## Task description
Among the lines of data below, reproduce only those from the one with "di una delle tante aggressioni subite" through the one with "Просыпаясь утром, не", exactly as they stand, both ends included.

## Listed entries
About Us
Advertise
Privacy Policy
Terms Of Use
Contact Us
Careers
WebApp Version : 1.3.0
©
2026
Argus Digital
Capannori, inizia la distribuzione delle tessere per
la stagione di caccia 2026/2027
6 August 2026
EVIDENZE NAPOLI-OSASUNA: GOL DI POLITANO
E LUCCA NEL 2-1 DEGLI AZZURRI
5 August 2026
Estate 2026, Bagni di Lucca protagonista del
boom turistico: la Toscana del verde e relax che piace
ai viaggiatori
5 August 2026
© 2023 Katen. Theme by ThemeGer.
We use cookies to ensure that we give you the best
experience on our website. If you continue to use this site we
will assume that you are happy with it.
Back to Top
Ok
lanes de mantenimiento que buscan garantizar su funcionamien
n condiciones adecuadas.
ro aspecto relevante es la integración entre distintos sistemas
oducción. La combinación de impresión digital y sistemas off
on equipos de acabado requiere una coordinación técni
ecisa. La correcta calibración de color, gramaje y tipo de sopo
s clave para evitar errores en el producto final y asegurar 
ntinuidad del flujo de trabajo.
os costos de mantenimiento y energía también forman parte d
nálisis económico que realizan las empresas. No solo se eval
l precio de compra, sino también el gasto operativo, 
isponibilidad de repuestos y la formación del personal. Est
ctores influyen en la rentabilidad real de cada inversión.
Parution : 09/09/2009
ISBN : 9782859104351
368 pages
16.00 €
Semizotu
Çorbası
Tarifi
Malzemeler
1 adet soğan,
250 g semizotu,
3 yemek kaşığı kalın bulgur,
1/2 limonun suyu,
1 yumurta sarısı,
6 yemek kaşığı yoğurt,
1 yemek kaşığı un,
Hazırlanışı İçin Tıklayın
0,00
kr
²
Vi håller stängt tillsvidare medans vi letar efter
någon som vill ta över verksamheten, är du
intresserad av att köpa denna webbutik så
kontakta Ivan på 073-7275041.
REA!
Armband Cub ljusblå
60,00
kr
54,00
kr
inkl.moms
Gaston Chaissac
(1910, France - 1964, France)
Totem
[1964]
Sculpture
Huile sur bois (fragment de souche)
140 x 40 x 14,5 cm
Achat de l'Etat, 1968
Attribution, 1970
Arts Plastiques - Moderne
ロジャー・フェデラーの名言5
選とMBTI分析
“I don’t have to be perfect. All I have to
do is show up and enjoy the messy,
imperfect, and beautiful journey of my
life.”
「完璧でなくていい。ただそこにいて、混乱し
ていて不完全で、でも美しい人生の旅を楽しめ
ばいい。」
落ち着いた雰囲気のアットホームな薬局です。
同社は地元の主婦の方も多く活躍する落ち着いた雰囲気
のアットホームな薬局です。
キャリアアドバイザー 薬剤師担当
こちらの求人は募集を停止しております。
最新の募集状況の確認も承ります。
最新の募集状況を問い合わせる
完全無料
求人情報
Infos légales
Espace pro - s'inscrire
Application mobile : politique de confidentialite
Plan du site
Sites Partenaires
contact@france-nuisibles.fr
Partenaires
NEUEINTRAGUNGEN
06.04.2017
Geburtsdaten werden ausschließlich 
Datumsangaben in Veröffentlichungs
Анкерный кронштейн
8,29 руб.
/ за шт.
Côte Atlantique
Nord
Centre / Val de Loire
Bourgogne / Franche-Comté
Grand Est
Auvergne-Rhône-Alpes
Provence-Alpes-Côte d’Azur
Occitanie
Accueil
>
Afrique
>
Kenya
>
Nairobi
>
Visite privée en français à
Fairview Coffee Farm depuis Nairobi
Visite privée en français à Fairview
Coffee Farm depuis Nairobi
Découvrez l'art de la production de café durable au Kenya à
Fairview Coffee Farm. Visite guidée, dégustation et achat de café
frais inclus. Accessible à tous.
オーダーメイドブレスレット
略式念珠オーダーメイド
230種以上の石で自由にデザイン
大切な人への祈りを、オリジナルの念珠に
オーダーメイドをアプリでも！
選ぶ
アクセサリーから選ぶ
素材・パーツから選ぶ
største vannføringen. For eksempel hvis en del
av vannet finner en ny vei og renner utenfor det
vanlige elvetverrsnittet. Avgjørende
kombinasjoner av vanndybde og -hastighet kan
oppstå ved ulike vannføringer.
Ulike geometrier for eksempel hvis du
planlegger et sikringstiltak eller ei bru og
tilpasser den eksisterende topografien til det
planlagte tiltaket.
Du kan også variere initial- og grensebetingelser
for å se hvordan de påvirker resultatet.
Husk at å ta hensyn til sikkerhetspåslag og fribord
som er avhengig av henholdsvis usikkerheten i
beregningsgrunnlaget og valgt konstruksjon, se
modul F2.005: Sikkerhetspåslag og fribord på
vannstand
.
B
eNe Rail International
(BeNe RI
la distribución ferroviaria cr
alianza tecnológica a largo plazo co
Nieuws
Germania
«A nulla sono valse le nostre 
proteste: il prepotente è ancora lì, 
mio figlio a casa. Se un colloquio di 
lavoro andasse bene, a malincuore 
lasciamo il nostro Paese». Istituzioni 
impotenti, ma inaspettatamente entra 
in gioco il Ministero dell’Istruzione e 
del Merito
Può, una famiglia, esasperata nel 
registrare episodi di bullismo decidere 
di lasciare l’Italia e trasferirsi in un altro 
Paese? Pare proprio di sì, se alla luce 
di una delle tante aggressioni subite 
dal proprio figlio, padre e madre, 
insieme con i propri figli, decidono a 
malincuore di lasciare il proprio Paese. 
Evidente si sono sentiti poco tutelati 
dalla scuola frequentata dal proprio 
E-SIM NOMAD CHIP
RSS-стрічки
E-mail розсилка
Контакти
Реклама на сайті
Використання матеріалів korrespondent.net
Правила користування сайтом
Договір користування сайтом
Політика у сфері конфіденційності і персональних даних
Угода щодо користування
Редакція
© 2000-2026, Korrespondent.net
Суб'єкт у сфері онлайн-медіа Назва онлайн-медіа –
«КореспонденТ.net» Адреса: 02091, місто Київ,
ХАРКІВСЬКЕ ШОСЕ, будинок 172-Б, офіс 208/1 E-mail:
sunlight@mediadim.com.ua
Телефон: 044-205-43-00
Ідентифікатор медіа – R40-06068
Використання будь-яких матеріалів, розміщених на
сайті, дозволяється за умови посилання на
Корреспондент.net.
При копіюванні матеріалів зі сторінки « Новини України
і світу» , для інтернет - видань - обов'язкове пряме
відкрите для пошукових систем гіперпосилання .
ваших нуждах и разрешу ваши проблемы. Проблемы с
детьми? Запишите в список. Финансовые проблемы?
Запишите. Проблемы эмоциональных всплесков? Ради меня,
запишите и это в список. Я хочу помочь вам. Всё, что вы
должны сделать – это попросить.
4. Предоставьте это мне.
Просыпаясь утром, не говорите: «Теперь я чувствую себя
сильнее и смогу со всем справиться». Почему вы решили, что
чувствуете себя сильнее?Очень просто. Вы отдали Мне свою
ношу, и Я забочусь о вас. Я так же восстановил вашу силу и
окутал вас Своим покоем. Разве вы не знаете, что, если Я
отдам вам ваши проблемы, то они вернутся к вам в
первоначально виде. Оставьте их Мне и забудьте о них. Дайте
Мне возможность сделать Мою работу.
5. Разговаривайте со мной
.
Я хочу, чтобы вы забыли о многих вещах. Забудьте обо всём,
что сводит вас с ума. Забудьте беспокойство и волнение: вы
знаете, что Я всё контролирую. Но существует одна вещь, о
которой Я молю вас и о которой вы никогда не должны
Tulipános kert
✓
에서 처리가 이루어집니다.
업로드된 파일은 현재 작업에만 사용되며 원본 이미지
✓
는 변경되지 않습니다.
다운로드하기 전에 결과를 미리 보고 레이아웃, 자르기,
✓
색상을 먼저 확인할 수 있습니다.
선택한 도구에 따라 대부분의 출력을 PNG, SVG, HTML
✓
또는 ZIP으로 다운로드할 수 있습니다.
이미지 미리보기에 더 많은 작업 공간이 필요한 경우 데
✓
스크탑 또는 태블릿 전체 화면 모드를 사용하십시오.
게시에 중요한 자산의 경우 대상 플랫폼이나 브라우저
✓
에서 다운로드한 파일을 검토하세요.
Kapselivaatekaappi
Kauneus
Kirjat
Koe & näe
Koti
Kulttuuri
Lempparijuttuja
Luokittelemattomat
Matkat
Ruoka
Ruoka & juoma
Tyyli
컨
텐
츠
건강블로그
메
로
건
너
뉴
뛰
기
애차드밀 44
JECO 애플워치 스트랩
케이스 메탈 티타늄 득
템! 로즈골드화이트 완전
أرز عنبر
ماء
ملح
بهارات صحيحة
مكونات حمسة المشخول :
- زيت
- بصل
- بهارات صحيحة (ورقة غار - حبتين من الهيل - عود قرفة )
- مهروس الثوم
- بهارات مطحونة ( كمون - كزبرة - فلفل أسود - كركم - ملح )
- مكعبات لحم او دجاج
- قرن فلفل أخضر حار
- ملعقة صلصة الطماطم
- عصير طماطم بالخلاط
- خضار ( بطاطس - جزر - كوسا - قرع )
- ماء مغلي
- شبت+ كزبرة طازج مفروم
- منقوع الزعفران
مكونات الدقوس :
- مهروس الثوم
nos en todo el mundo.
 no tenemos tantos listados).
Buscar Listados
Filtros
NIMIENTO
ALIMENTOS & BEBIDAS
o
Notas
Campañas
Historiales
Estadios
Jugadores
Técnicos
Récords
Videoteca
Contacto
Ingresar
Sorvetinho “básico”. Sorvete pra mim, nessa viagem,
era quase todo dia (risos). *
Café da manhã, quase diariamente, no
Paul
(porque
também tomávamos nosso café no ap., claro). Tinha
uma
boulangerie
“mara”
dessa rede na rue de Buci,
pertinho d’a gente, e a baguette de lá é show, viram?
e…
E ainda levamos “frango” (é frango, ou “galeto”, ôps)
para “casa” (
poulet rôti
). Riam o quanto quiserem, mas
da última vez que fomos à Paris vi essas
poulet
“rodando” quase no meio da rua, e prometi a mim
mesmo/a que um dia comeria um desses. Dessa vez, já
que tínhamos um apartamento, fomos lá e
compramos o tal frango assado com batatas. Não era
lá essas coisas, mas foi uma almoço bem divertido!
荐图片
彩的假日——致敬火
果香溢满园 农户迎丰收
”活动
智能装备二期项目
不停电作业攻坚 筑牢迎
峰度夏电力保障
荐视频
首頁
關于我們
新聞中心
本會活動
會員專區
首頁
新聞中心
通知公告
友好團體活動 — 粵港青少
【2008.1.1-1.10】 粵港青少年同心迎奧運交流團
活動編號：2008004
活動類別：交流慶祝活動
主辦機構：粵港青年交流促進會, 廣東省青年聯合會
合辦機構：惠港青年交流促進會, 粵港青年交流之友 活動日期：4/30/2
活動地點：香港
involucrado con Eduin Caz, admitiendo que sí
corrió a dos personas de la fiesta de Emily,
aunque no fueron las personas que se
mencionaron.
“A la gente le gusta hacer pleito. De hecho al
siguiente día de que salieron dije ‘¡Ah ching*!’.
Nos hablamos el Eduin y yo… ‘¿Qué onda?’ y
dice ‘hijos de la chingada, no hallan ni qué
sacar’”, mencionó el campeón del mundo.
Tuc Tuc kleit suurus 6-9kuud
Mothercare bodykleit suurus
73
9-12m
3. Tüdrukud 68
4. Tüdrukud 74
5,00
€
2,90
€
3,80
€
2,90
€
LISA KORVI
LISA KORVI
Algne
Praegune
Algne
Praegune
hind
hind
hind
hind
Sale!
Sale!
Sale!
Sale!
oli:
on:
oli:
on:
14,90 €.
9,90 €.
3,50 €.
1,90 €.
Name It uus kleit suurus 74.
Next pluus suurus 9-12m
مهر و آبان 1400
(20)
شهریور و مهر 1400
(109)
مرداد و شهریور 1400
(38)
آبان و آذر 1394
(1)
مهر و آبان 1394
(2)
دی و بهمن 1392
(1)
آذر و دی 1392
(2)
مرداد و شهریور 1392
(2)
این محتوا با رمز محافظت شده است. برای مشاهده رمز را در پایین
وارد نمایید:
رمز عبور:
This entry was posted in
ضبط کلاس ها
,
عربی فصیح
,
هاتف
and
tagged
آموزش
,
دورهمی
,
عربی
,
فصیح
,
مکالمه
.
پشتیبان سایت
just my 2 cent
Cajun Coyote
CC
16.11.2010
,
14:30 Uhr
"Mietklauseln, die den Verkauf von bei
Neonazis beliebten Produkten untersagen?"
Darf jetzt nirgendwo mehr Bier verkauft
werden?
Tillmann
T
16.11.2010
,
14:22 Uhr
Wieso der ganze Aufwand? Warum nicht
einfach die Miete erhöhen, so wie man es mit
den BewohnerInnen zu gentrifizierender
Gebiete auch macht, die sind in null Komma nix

## Result of this task
di una delle tante aggressioni subite 
dal proprio figlio, padre e madre, 
insieme con i propri figli, decidono a 
malincuore di lasciare il proprio Paese. 
Evidente si sono sentiti poco tutelati 
dalla scuola frequentata dal proprio 
E-SIM NOMAD CHIP
RSS-стрічки
E-mail розсилка
Контакти
Реклама на сайті
Використання матеріалів korrespondent.net
Правила користування сайтом
Договір користування сайтом
Політика у сфері конфіденційності і персональних даних
Угода щодо користування
Редакція
© 2000-2026, Korrespondent.net
Суб'єкт у сфері онлайн-медіа Назва онлайн-медіа –
«КореспонденТ.net» Адреса: 02091, місто Київ,
ХАРКІВСЬКЕ ШОСЕ, будинок 172-Б, офіс 208/1 E-mail:
sunlight@mediadim.com.ua
Телефон: 044-205-43-00
Ідентифікатор медіа – R40-06068
Використання будь-яких матеріалів, розміщених на
сайті, дозволяється за умови посилання на
Корреспондент.net.
При копіюванні матеріалів зі сторінки « Новини України
і світу» , для інтернет - видань - обов'язкове пряме
відкрите для пошукових систем гіперпосилання .
ваших нуждах и разрешу ваши проблемы. Проблемы с
детьми? Запишите в список. Финансовые проблемы?
Запишите. Проблемы эмоциональных всплесков? Ради меня,
запишите и это в список. Я хочу помочь вам. Всё, что вы
должны сделать – это попросить.
4. Предоставьте это мне.
Просыпаясь утром, не говорите: «Теперь я чувствую себя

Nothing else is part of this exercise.